Nearby, Marsha Anderson-Shearen, the financial secretary-treasurer of United Auto Workers Local 879, was feeling a similar roll of emotions.
"It was hard to choke back tears," she said. "We all went from happy to sad and back on a difficult day."
Thomas Epperson, of Oakdale, started working in the Ford cafeteria 21 years ago and moved up to the trim line. The chairman of the plant's veterans committee, he painted a massive mural in the training center. As he watched the last Ranger roll out, he said: "It's like you've been preparing for a big holiday meal. Then you're done eating and now it's time to do the dishes."
The last Ranger is heading to the Orkin Pest Control fleet, according to the company's spokesman in Atlanta and Ford sources in Dearborn, Mich.
"We've had a great relationship with Ford and when we found out they were discontinuing the Ranger, we asked if we could have it and they said 'yes,'" said Sarah Robinson, adding the pickup will go into the regular service rotation but might end up in the corporate archives.
Ford introduced Rangers in 1982 to compete with small pickups from Japan. Their popularity peaked in the mid-1990s when about 300,000 Rangers and 1.2 million small pickups overall accounted for 8 percent of all U.S. vehicles sold. That number has dropped to 2 percent of the market, or fewer than 300,000 vehicles.
But the plant closing reflects some dire trends that transcend slumping small-truck sales: 60 percent of the 450 U.S. automaker-owned plants have shuttered since 1979.

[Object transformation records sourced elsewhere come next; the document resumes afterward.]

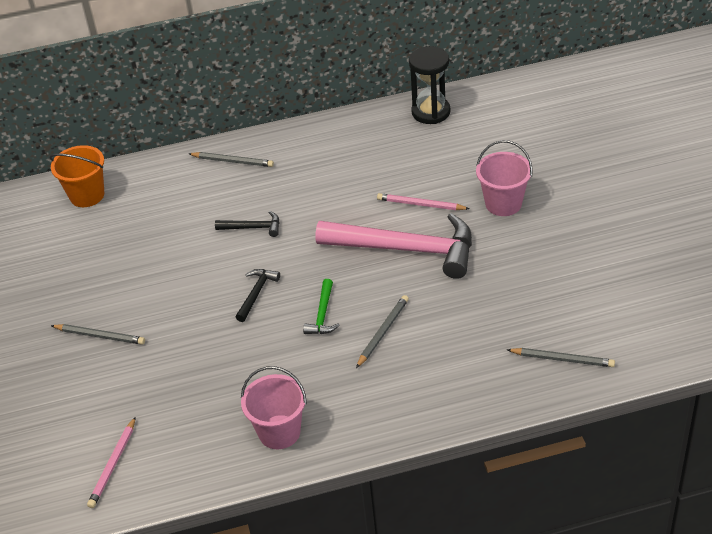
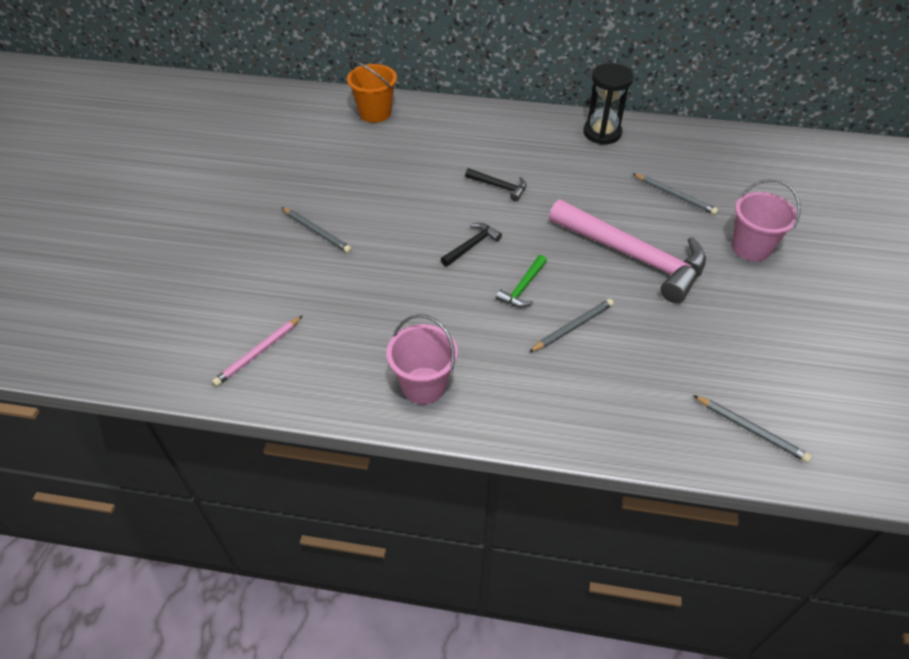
camera: 20 degrees right, 5 degrees up
(232, 161) = (511, 125): grey pencil -> grey pencil (675, 196)
(421, 204) = (666, 220): pink pencil -> none
(431, 112) = (713, 141): black hourglass -> black hourglass (602, 133)

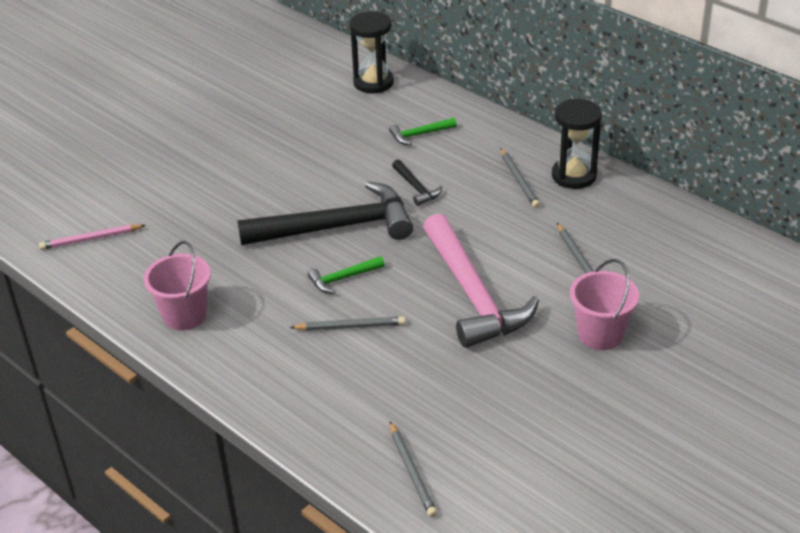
camera: 35 degrees right, 10 degrees down
(316, 232) = (221, 166): grey pencil -> grey pencil (519, 180)
(375, 113) = (373, 82): orange bucket -> black hourglass
(456, 142) = (419, 134): none -> green hammer
(472, 245) = (337, 227): black hammer -> black hammer, size x2.35

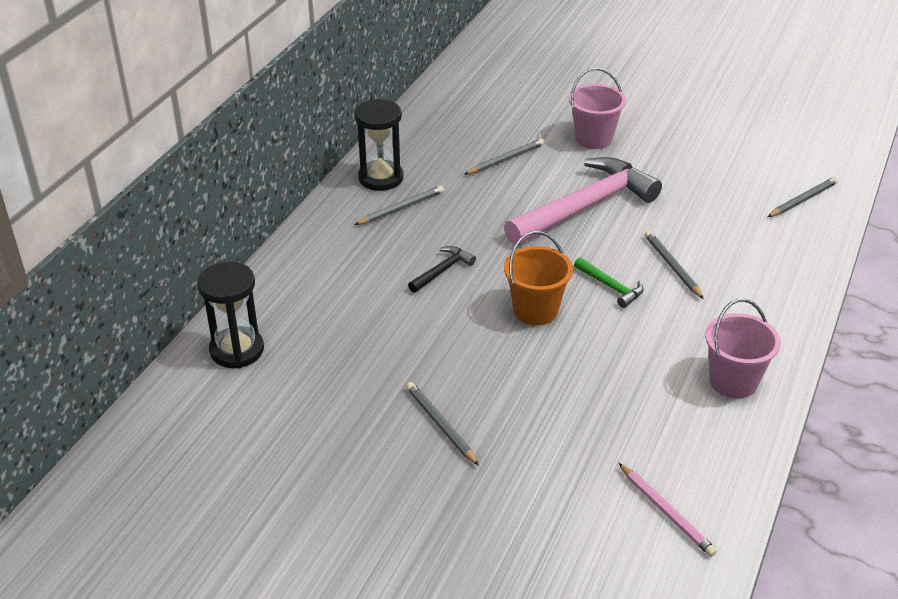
camera: 110 degrees left, 0 degrees up
(241, 157) = (441, 425): none -> grey pencil
(337, 227) = (535, 310): black hammer -> orange bucket
(419, 134) = (342, 288): green hammer -> none

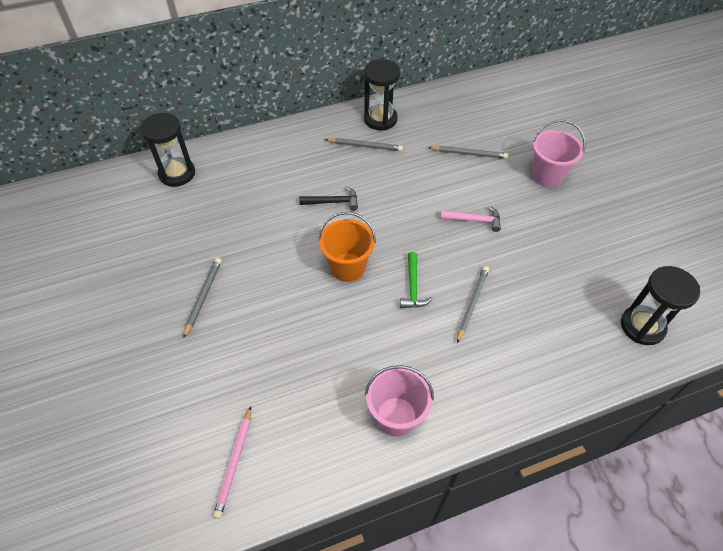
camera: 45 degrees right, 15 degrees up
(585, 207) = (474, 220): pink hammer -> pink hammer, size x0.43
(803, 200) = (642, 326): grey pencil -> black hourglass

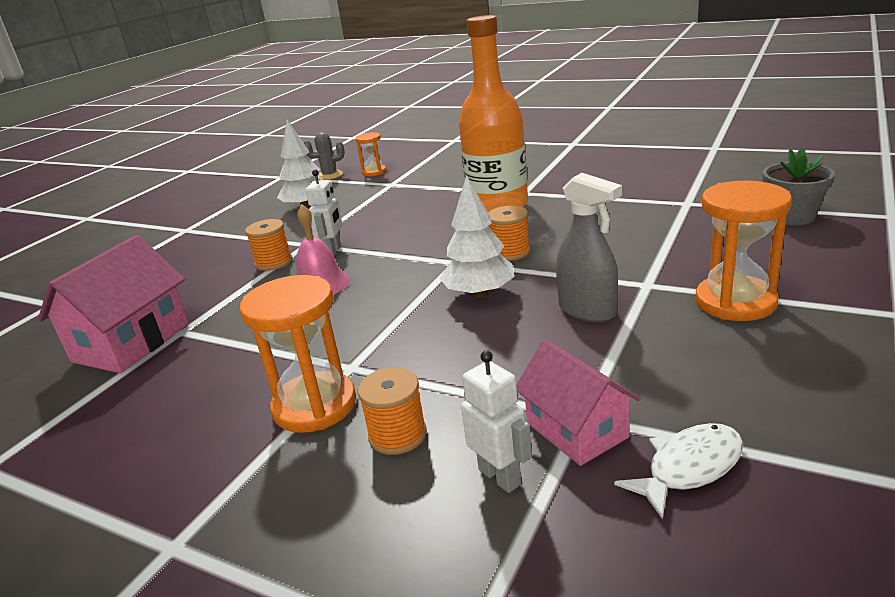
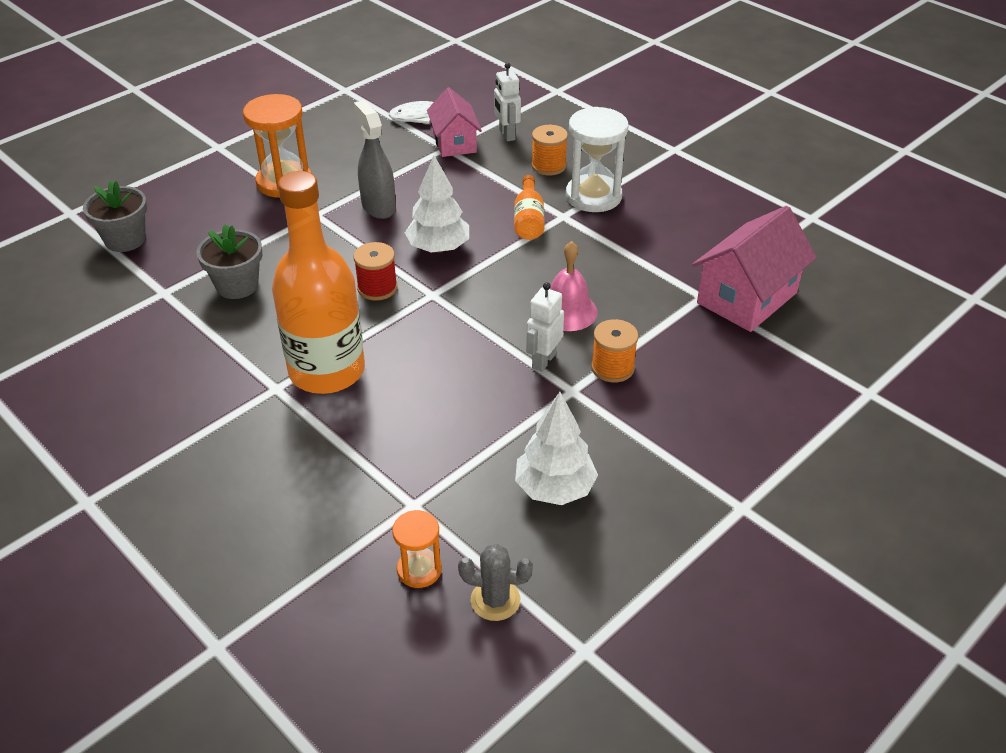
camera: 165 degrees left, 15 degrees up
(315, 405) = (593, 196): orange hourglass -> white hourglass
(393, 350) = (529, 220): none -> orange bottle
(510, 252) = (377, 288): orange spool -> red spool
(635, 221) = (237, 285): none -> grey flower pot

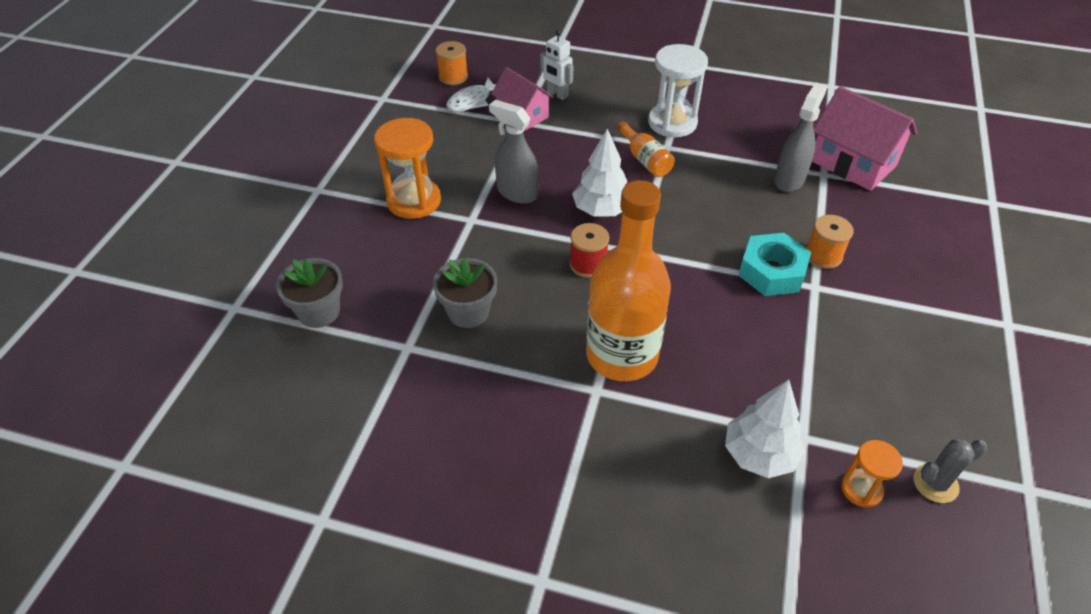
camera: 30 degrees left, 5 degrees up
(543, 361) = (772, 272): white robot -> turquoise nut
(548, 166) = (615, 109): orange spool -> orange spool (453, 77)
(554, 488) = (882, 371): white tree -> white tree (759, 455)
(567, 311) = (748, 224): pink bell -> none
(657, 288) = (789, 179): none -> grey spray bottle
(747, 298) = (852, 163): pink house -> pink house turned 60 degrees counterclockwise

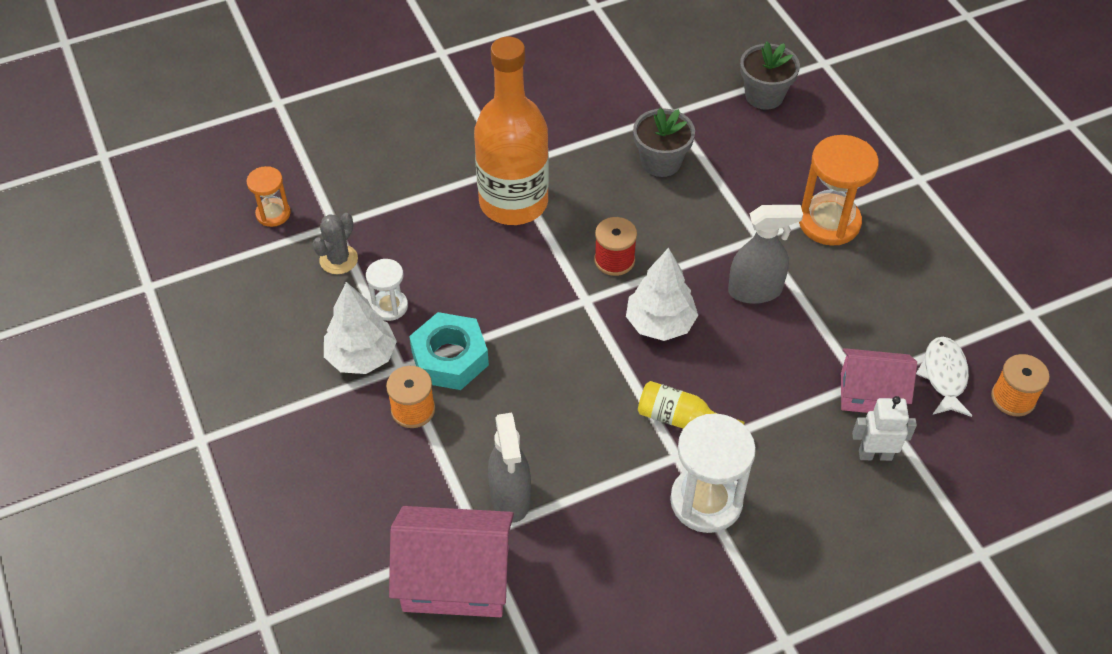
camera: 140 degrees right, 5 degrees up
(645, 160) = (681, 419): orange bottle -> yellow bottle
(759, 455) = (358, 194): white tree -> white tree (362, 356)
(795, 334) = (390, 306): none -> white hourglass
(935, 483) = (220, 249): grey cactus -> grey cactus (338, 260)

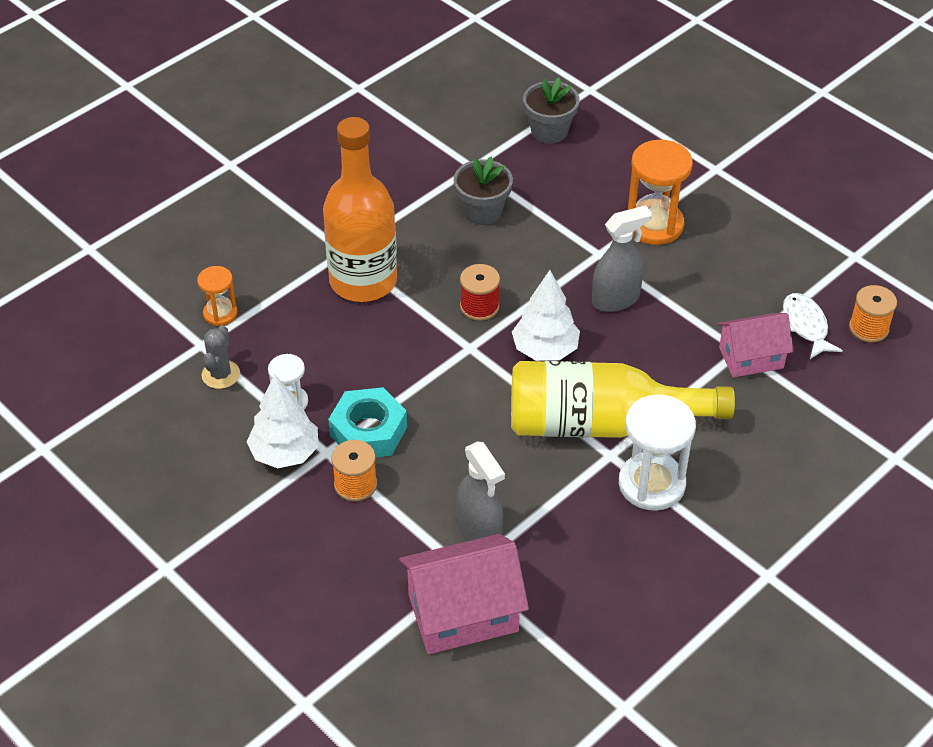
camera: 20 degrees left, 5 degrees down
(273, 214) = (135, 351): orange hourglass -> orange hourglass (220, 313)
(681, 419) = (600, 424): yellow bottle -> yellow bottle, size x2.23
(875, 454) = (776, 405): white robot -> none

And with 800 Ford jobs now gone, down from more than 2,000 at the plant's peak in the late 1970s, Minnesota has lost nearly one-quarter of its 400,000 manufacturing jobs since the late '90s.
"It's a sad day for St. Paul," Mayor Chris Coleman said at the plant gates.
A macabre Mardi Gras
Up Ford Parkway a few blocks to the east, workers packed into Tiffany's Sports Lounge, which opened three hours earlier than usual and offered drink specials and a breakfast spread to honor the end of an era. Adam Woods, 36, arrived at 8 a.m. and forsook the last Ranger ceremony going on at the plant.
"I saw 500 of them every day," he said.
Benjamin Gross, 61, came from his home in Eagan to the raucous bar with a Santa hat and a shirt festooned with fiery flames and skulls he said signified "the doom and gloom for the American working class."
"I went from a part-timer at $10 an hour with no benefits to $30 an hour with medical, dental, vision, vacation and college tuition," he said. "I put two kids through college thanks to Ford."
Theresa English, 37, said through the Tiffany's roar that her 13-year-old youngest child, Tezmond, recently asked: "Mom, if you lose your job, what happens to me?"
She told him to put his faith in family and God. She has a job interview Monday at a temporary employment agency that would pay her $10 less an hour than Ford. If she lands it, she hopes to help her displaced co-workers find jobs.
A farewell token
On the Ford Parkway sidewalk outside the plant's main gate, Katherine Werner and her sister, Karen Johnson, stood with signs proclaiming " 'FORD' EVER THANKFUL'' and "86 Years, Thank You Ford Folks." Cars honked all morning in support of the message.
Their late grandfather, Bill Priglmeier, worked at the plant for 35 years, retiring in the '70s, raising a family as a widower with no college degree, but a good paycheck and benefits from Ford. He'd bring home paint chips from the plant floor to make cuff links.
"Whether they've worked here five years or 25, it's their last day and that's sad," Werner said.
One worker stopped when he saw her, rolled down his window and handed Werner his Ford employee identification badge.
"Here," he said. "This will help you remember a really good company."